──────── SELECTED TEXT

# Cut paste into Yahoo Mail disabled by download of Picasa



## whiteheron (Mar 16, 2009)

I used to be able to just cut and paste images from my computer into the AT&T (sbcglobal) Yahoo Mail but then I downloaded Picasa and now all of the images that were on my computer already and that previously worked as cut and paste images no longer work that way and there is also a problem of course with the images that I uploaded from my digetal camera using Picasa... 
I liked the organizational feature of Picasa as I was, I'll admit it, one of those people who did not prior to that download, organize my photos and put them into folders.
Yet I am furious now that I downloaded the program as I have lost an important function and want to get it back.
I opened up the photos using the ie explore function and this gives me the option of choosing what program I want to use to open the photos...
I am wondering which one to choose so that I can once again cut and paste directly in Yahoo mail.
I am apparently more of a beginner than I thought as far as it comes to these matters.
I have an XP operating system


----------



## Noyb (May 25, 2005)

I like Irfanview .. But it's not an organizer ..
http://www.irfanview.com/


----------



## whiteheron (Mar 16, 2009)

Noyb said:


> I like Irfanview .. But it's not an organizer ..
> http://www.irfanview.com/


I am wondering if this will solve the problem and let me cut and paste in Yahoo Mail again... I can go to the start menu, click on my pictures, click on explore and click and see those words open with... I unsure what program is best to open the photos so they can be actually copied into the compose email session and pasted...
Does this program restore that ability and does it have any difficulties that I should know about prior to downloading it? Thanks for your help.


----------



## Knotbored (Jun 5, 2004)

I use Irfanview to open pictures when I double click on them and also use Picasa to organize them, both word fine and neither interferes with the other.

────────────────

> **WHAT TO WORK ON**:
[a] Can you reproduce the thread word for word, starting at the words "I am wondering which" and ending after "to these matters."?
[b] Which usernames appear as posters in the thread?
The listing after the thread is separate material with no connection to it.

──────── DATA PROVIDED

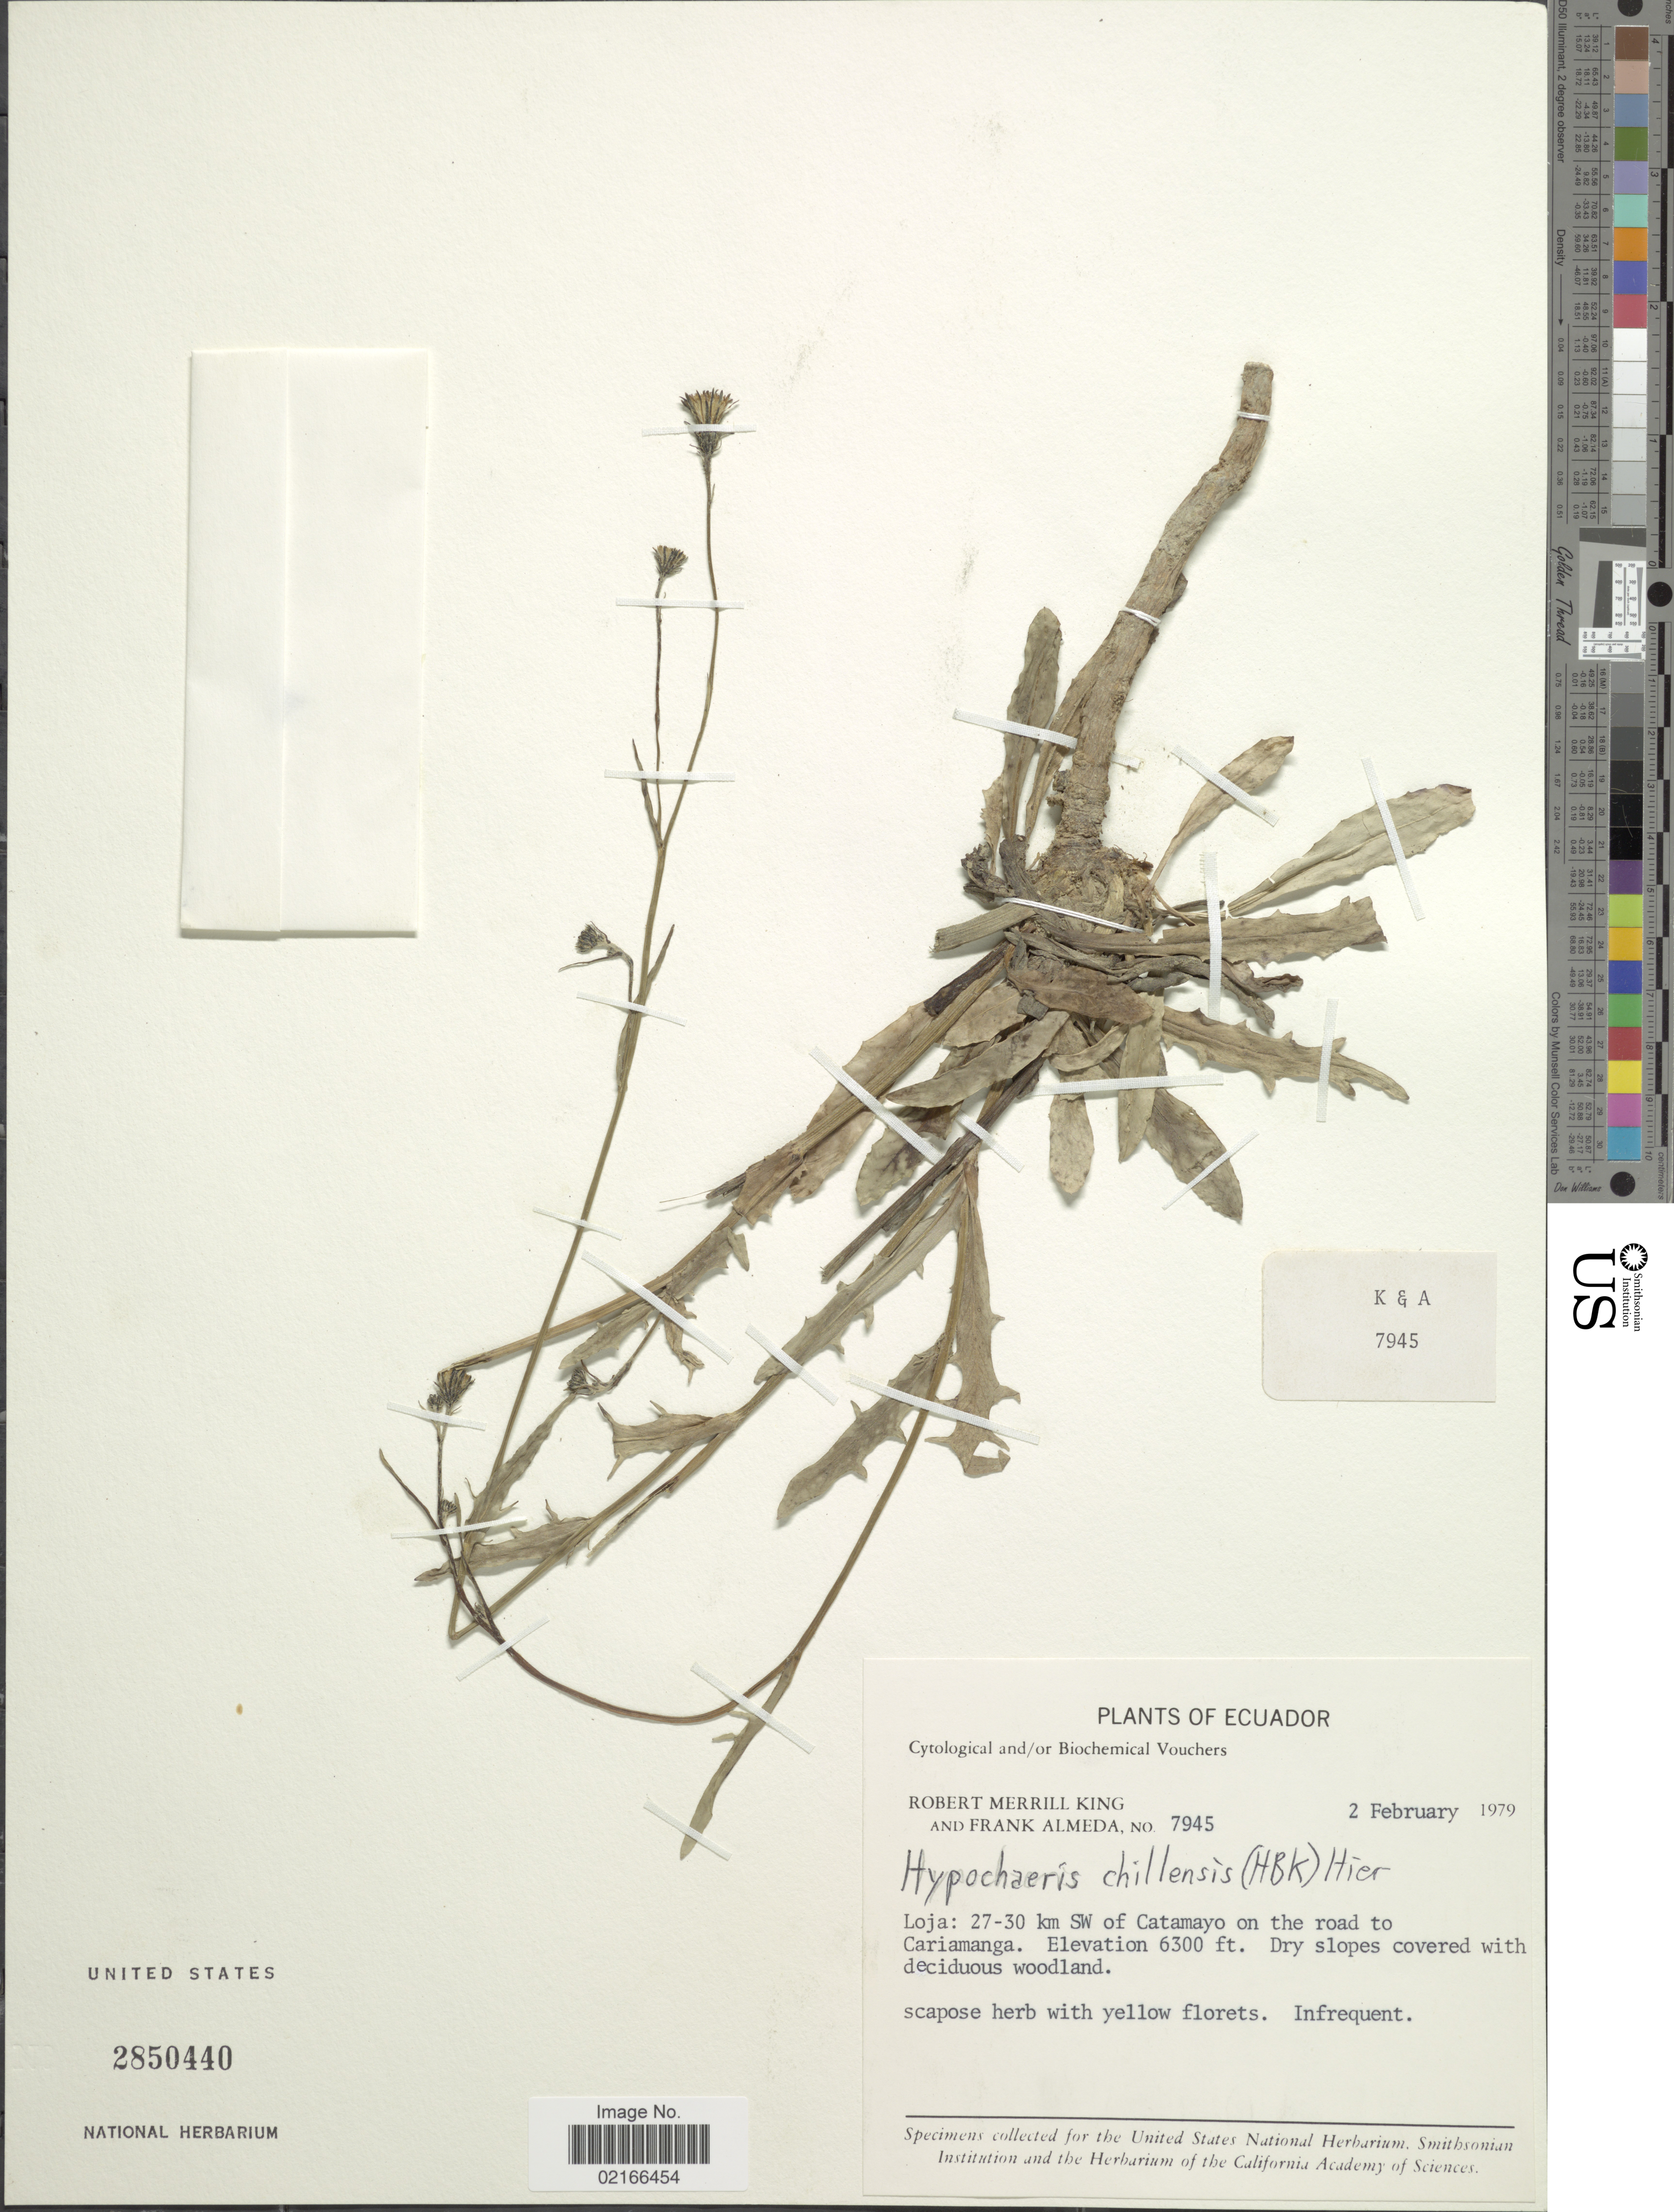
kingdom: Plantae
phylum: Tracheophyta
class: Magnoliopsida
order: Asterales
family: Asteraceae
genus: Hypochaeris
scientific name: Hypochaeris chillensis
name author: (Kunth) Britton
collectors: R. M. King & F. Almeda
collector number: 7945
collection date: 1979-02-02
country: Ecuador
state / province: Loja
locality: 27-30 km SW of Catamayo on the road to Cariamanga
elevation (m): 1920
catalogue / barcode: US 2850440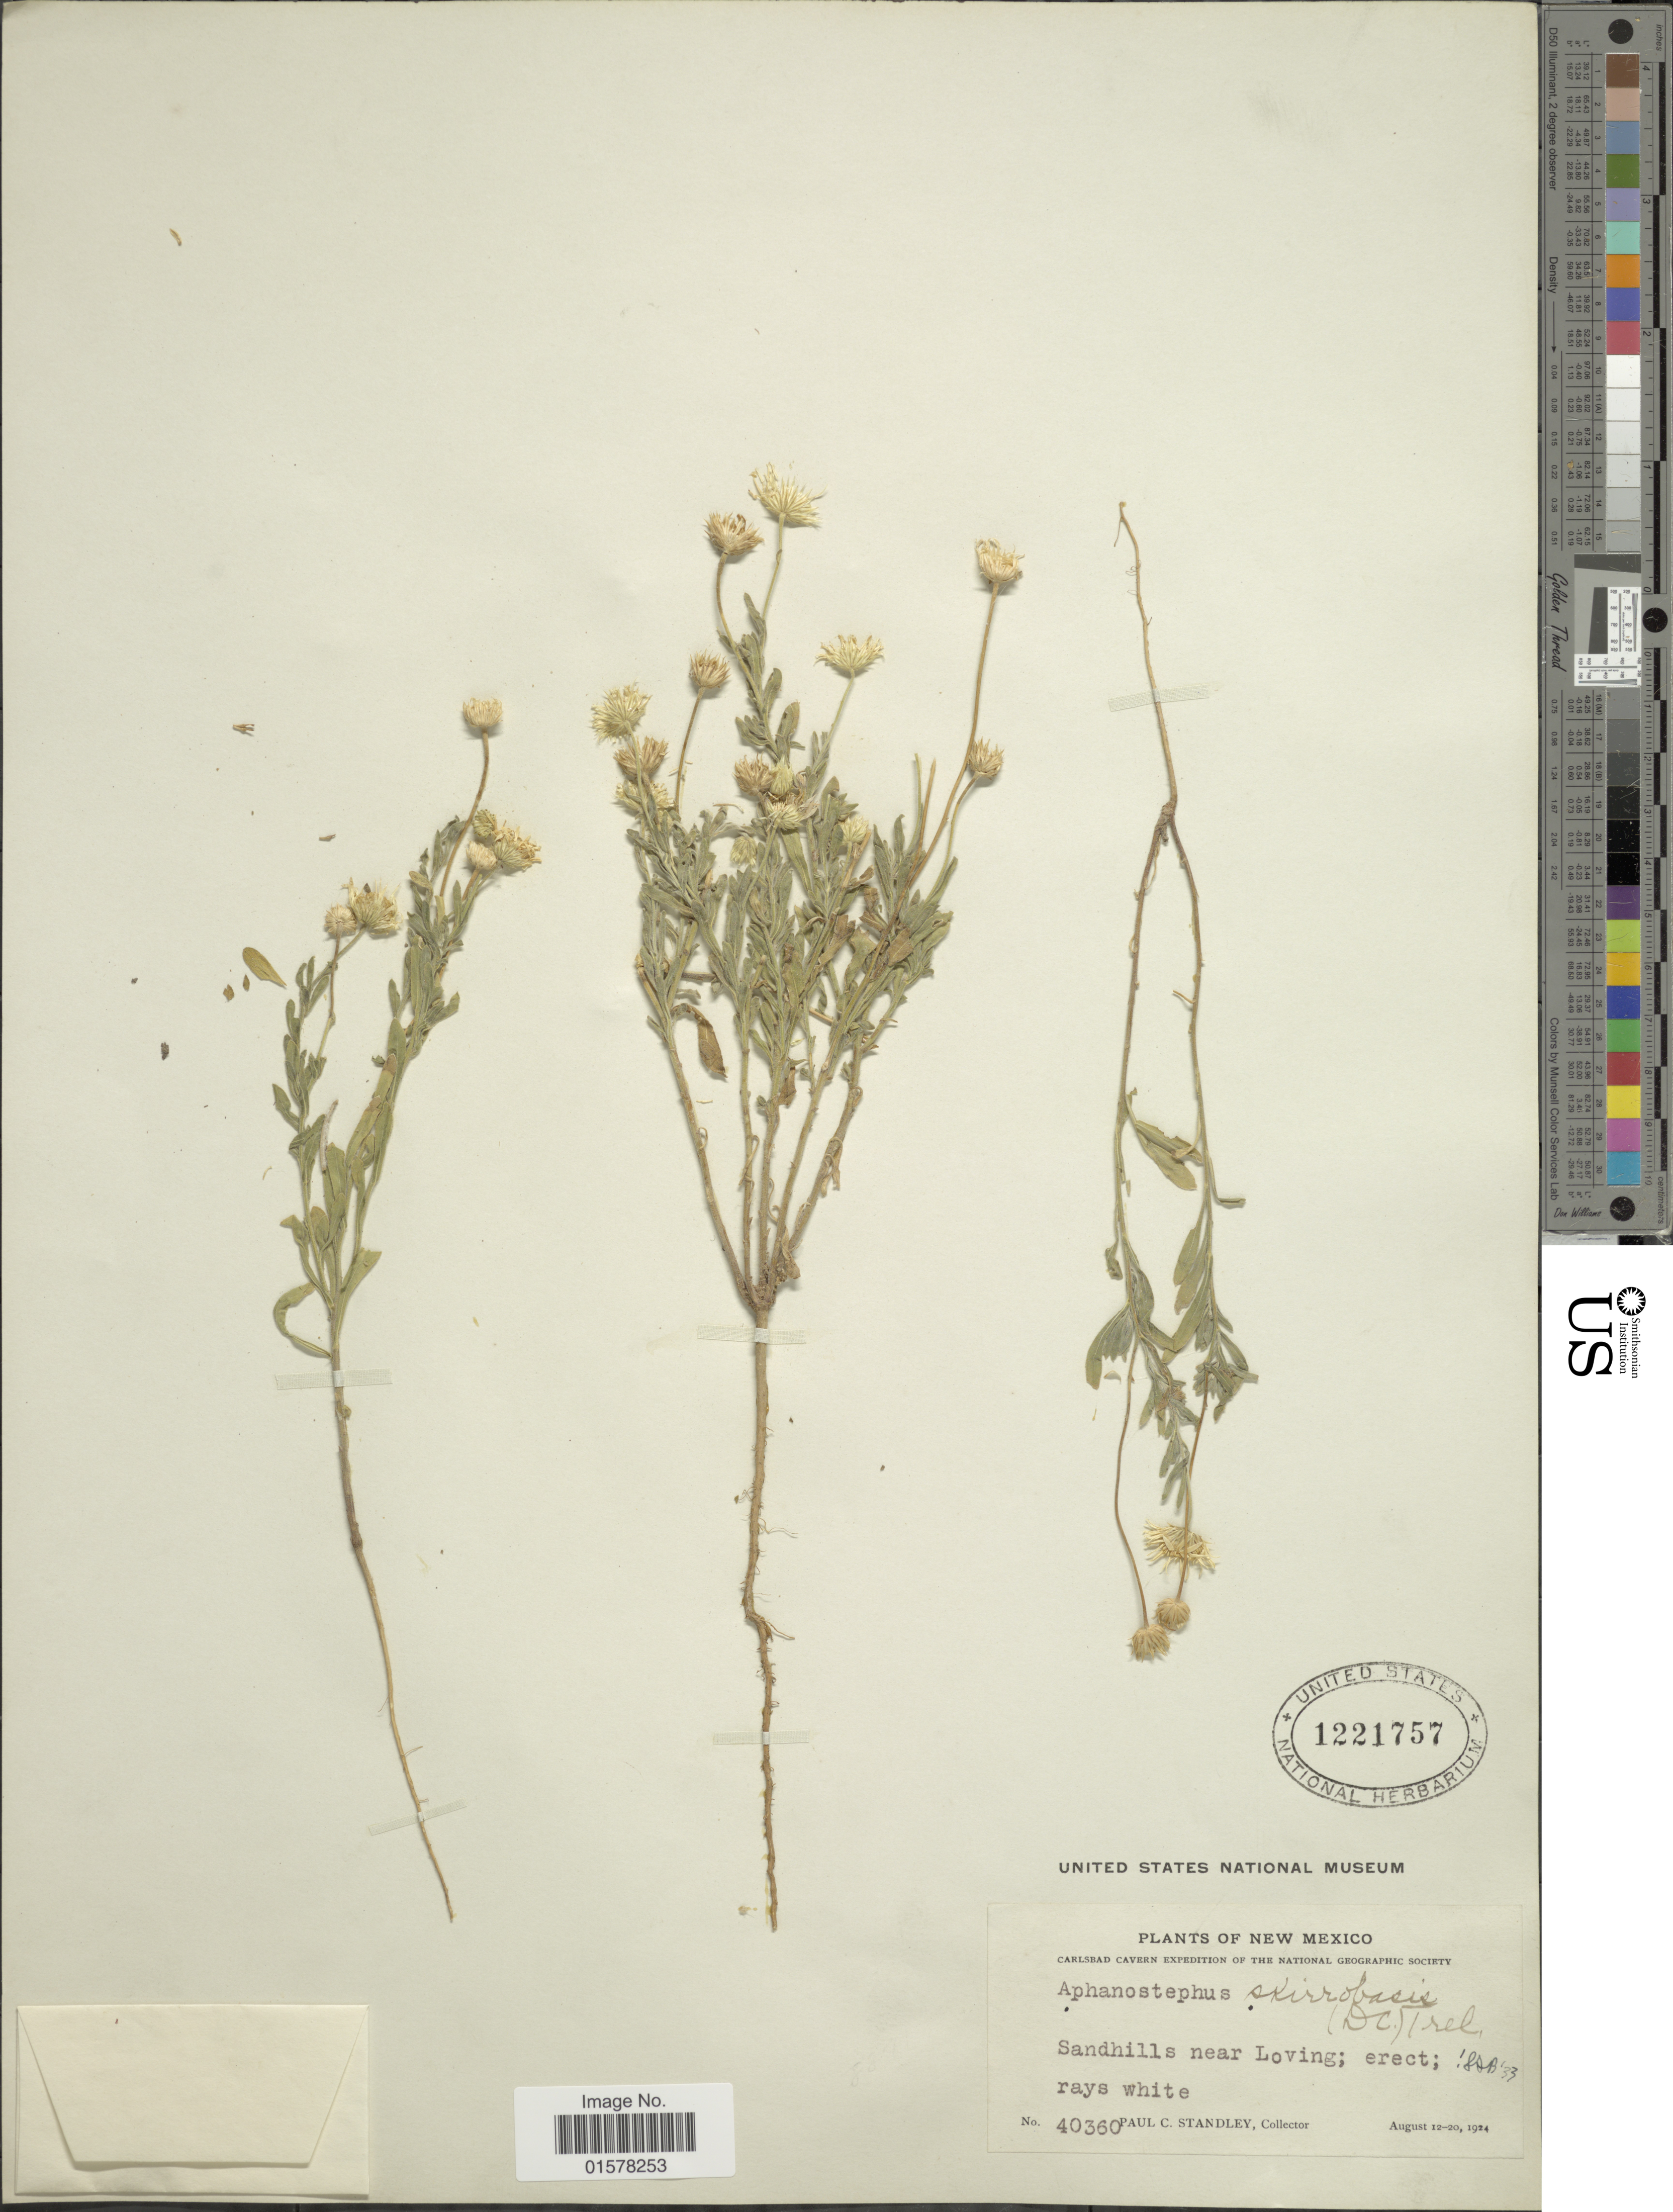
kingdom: Plantae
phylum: Tracheophyta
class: Magnoliopsida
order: Asterales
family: Asteraceae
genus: Aphanostephus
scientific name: Aphanostephus skirrhobasis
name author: (DC.) Trel. ex Coville & Branner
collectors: P. C. Standley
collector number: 40360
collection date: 1924-08-12/1924-08-20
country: United States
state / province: New Mexico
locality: Sandhills near Loving. New Mexico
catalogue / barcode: US 1221757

────────────────

> **TASK RESPONSES**:
[a]
I am wondering which one to choose so that I can once again cut and paste directly in Yahoo mail.
I am apparently more of a beginner than I thought as far as it comes to these matters.

[b] whiteheron, Noyb, Knotbored